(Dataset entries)
===

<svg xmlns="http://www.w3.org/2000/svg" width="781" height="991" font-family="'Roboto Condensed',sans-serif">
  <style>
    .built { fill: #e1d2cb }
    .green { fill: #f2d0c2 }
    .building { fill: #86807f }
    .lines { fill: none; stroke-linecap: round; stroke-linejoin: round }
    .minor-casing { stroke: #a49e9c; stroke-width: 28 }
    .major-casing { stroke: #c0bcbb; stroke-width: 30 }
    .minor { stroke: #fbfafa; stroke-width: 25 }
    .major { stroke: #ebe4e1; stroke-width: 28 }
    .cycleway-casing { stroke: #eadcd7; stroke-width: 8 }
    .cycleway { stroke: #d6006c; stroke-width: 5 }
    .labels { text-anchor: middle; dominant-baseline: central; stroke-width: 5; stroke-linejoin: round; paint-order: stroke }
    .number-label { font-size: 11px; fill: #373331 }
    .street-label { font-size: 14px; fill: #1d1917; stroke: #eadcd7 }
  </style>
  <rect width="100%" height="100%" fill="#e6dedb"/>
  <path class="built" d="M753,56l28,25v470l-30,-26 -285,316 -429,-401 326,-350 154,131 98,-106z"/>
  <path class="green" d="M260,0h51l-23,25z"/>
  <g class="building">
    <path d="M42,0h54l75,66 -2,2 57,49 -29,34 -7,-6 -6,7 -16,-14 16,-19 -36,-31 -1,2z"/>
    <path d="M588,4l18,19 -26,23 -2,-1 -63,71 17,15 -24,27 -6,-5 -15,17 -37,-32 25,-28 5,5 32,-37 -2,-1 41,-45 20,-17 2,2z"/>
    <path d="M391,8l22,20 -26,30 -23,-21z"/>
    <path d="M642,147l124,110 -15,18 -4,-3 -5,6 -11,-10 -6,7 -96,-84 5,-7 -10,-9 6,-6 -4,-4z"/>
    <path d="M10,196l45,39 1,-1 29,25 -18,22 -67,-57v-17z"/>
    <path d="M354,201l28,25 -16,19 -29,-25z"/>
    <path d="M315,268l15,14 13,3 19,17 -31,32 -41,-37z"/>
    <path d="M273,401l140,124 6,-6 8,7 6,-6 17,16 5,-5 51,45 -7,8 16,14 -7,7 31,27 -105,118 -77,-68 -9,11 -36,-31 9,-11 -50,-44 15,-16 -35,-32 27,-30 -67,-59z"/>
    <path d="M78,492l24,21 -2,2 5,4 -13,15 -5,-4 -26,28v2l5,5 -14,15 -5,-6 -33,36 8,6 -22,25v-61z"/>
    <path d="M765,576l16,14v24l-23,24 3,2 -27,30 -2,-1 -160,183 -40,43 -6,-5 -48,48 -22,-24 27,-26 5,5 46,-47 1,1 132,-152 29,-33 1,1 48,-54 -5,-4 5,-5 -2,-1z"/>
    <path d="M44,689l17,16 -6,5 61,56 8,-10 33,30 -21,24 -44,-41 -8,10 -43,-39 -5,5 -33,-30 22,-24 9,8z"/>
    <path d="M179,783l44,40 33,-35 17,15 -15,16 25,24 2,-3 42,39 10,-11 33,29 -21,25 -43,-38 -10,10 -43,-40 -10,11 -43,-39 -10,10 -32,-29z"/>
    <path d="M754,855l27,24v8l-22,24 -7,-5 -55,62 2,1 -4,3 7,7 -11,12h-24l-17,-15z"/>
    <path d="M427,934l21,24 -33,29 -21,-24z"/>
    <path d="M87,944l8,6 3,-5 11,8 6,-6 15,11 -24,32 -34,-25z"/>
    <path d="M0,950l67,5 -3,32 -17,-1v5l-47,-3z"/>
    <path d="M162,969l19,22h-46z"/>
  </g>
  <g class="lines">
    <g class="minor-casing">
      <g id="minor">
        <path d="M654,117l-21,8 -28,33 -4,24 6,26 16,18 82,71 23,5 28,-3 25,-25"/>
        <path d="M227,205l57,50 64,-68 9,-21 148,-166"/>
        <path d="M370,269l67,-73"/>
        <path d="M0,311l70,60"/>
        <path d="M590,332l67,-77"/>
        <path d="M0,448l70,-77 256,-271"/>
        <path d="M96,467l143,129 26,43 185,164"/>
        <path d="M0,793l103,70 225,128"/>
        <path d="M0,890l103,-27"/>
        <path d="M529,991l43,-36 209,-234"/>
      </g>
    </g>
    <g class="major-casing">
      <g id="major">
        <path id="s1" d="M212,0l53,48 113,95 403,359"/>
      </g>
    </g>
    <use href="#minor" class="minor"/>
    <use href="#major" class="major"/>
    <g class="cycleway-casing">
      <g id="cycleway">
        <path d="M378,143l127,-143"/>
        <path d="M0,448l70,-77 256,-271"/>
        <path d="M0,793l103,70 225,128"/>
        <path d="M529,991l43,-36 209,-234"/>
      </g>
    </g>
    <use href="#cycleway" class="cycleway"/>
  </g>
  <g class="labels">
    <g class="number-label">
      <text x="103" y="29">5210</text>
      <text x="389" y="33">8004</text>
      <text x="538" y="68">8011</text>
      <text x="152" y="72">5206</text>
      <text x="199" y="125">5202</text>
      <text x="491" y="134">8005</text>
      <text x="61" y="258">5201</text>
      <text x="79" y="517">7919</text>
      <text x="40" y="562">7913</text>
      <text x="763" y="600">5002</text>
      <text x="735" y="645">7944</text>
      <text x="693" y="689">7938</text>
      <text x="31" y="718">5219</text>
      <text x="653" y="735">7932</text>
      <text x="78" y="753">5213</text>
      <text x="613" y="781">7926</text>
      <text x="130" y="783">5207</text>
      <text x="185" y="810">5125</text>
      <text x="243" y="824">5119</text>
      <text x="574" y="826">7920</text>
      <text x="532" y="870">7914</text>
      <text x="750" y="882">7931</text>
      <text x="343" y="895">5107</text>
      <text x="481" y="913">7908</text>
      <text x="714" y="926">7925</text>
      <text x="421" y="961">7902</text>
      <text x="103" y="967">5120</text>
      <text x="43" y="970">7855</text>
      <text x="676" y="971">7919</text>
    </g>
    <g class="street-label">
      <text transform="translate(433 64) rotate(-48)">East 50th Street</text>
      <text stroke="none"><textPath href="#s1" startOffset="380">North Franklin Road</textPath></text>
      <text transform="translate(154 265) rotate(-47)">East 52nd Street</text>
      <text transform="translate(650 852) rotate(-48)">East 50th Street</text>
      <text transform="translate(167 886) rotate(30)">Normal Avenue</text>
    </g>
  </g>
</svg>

===

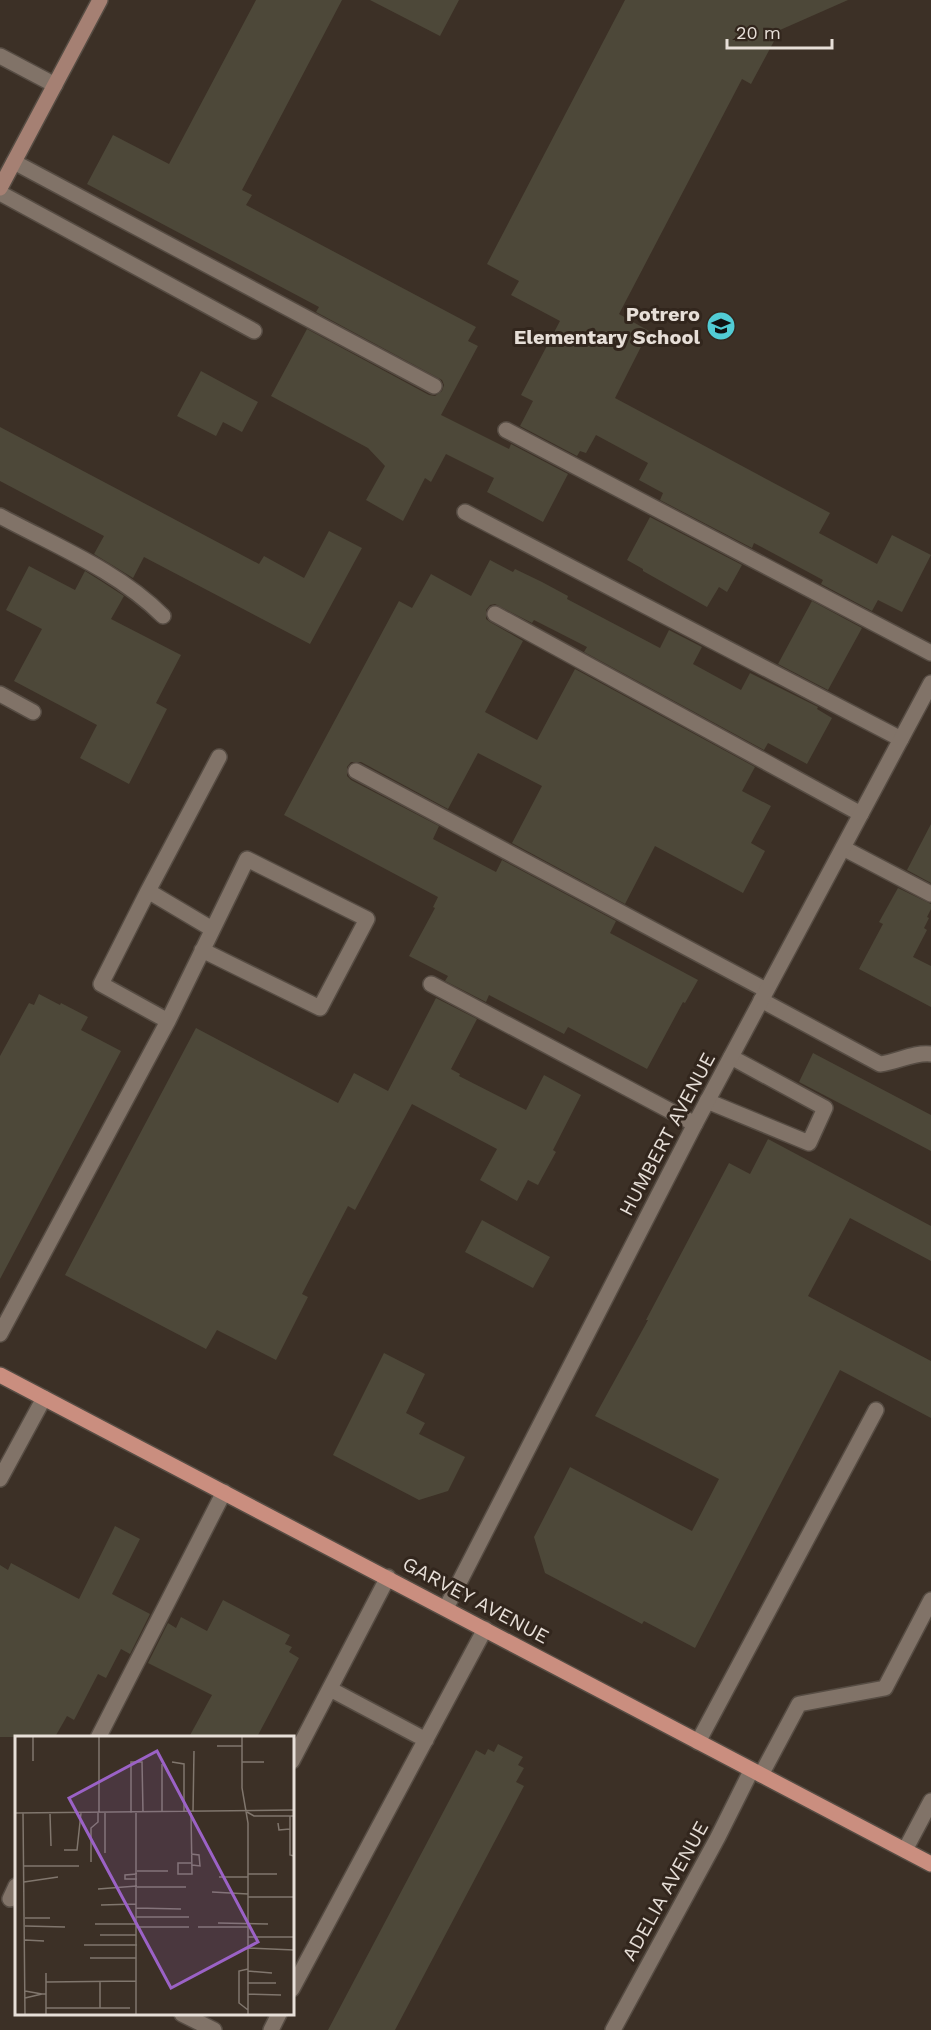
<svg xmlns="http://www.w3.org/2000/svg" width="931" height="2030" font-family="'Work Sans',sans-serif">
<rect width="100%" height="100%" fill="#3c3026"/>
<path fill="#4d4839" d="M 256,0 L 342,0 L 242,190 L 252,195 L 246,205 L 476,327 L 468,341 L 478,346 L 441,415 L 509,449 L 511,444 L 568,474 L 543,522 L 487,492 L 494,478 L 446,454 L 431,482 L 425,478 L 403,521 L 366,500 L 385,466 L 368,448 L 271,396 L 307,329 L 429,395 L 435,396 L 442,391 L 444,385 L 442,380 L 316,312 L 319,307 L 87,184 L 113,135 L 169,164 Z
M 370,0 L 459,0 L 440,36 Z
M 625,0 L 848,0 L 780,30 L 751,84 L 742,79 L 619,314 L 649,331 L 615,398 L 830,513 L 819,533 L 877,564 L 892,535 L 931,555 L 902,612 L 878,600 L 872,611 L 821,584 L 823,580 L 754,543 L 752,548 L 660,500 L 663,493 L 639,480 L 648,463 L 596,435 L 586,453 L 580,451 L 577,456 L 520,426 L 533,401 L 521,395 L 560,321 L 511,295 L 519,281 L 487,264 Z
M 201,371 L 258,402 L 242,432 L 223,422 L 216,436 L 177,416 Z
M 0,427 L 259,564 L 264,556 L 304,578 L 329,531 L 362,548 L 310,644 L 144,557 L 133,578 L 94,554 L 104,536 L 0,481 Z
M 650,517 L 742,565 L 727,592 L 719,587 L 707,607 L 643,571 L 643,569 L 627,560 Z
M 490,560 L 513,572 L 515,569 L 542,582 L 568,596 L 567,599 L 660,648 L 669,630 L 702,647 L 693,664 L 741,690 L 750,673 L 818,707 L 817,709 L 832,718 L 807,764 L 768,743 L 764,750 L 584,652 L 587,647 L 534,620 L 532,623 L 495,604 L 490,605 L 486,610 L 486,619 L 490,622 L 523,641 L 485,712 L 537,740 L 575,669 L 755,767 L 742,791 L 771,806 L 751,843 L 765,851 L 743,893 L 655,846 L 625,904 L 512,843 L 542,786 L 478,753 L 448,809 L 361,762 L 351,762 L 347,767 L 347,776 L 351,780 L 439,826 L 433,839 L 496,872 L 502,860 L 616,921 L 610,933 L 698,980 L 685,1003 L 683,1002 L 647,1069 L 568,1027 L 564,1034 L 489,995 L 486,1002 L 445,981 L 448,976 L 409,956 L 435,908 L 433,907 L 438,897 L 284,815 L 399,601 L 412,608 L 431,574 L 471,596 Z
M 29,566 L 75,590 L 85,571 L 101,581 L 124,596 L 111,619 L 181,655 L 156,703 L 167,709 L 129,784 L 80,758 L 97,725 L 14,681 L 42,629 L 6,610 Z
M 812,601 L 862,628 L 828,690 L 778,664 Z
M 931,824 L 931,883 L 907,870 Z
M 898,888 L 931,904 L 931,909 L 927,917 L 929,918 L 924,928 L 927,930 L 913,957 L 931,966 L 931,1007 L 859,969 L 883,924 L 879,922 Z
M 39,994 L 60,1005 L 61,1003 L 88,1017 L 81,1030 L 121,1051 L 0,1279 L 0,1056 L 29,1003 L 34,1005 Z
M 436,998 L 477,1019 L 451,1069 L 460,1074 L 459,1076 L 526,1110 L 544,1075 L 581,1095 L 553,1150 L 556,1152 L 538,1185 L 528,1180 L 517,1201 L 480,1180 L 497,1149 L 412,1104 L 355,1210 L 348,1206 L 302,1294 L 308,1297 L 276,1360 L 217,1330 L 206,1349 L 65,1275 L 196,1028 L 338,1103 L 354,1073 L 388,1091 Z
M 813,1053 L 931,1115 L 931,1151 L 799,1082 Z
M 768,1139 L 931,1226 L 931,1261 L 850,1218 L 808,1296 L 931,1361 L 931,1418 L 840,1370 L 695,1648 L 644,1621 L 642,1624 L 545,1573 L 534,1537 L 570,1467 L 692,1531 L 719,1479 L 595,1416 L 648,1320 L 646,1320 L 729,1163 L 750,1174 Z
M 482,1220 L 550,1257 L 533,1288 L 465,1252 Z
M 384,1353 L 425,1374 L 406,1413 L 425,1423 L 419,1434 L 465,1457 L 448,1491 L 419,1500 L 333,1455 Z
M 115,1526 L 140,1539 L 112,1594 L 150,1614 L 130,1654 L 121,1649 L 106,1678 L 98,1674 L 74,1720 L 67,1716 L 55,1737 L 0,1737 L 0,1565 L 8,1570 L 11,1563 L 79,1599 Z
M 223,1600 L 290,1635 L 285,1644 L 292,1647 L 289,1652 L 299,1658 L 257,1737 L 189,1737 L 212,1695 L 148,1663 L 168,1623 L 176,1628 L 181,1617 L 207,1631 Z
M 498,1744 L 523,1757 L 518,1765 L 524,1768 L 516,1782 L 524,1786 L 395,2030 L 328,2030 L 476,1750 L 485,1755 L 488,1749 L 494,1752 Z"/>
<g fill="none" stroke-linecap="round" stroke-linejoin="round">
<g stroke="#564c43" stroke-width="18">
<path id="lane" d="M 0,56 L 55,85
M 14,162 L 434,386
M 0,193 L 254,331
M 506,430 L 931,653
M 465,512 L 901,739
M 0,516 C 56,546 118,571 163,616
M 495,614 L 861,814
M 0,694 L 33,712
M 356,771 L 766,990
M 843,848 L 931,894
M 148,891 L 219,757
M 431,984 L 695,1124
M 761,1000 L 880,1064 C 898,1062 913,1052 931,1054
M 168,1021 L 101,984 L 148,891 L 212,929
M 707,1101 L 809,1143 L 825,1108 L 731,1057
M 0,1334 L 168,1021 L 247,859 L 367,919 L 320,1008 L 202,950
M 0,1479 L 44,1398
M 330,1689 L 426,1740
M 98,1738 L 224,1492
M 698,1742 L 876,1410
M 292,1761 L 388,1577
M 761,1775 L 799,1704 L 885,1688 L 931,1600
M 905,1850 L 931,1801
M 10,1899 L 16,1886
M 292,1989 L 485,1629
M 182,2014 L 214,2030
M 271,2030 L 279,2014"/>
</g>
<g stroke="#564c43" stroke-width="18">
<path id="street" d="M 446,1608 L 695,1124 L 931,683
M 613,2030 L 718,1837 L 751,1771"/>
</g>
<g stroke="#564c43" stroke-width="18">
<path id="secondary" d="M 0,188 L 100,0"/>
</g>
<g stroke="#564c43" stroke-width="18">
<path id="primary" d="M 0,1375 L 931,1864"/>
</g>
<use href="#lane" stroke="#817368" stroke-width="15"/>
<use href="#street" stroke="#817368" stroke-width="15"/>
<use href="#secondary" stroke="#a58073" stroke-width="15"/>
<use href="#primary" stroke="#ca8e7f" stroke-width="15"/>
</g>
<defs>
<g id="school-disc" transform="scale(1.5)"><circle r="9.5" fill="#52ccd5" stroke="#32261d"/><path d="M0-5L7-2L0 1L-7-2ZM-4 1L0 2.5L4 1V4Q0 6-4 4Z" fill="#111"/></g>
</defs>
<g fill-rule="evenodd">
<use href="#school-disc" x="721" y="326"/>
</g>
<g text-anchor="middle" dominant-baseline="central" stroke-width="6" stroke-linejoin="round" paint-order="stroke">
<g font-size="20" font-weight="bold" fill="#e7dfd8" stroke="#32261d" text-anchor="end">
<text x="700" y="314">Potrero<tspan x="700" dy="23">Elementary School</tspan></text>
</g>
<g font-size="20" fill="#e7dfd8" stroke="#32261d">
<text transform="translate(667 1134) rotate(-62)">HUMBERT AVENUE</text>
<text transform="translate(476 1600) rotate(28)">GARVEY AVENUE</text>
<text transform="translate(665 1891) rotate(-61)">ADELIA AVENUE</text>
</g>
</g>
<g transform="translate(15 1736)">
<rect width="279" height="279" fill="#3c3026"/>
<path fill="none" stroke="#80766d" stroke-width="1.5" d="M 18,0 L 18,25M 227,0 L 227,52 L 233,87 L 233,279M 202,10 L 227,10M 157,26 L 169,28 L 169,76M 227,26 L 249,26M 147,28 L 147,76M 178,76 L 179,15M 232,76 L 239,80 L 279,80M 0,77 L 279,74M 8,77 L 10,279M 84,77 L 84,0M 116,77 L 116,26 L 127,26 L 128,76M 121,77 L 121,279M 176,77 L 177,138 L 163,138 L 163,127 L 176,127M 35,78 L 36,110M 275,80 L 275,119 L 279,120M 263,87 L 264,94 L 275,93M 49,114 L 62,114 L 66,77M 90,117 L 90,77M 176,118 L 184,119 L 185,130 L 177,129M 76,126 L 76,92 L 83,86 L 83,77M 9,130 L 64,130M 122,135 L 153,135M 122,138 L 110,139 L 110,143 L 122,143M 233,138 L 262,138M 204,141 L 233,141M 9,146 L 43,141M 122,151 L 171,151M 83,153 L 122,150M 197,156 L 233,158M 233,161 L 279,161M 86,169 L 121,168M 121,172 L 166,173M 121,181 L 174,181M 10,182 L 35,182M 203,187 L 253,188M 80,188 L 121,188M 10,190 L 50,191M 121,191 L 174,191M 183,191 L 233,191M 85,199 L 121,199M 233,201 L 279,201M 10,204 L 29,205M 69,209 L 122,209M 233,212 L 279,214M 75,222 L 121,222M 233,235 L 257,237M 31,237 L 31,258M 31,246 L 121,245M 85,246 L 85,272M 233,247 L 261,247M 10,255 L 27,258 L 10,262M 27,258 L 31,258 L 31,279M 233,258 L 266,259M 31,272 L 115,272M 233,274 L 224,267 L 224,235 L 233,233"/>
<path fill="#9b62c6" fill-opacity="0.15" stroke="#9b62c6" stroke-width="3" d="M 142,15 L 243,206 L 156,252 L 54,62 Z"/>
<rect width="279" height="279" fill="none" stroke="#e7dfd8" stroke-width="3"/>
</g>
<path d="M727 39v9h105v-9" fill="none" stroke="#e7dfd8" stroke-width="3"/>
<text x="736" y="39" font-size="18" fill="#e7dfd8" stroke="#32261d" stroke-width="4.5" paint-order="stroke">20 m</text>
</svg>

===

__Required action__. Set down, unchanged, only those lines above that fall between the line with "#fbfafa; stroke-width: 25" and the line with "middle; dominant-baseline: central;", the two end lines included.

__Finished task__.
    .minor { stroke: #fbfafa; stroke-width: 25 }
    .major { stroke: #ebe4e1; stroke-width: 28 }
    .cycleway-casing { stroke: #eadcd7; stroke-width: 8 }
    .cycleway { stroke: #d6006c; stroke-width: 5 }
    .labels { text-anchor: middle; dominant-baseline: central; stroke-width: 5; stroke-linejoin: round; paint-order: stroke }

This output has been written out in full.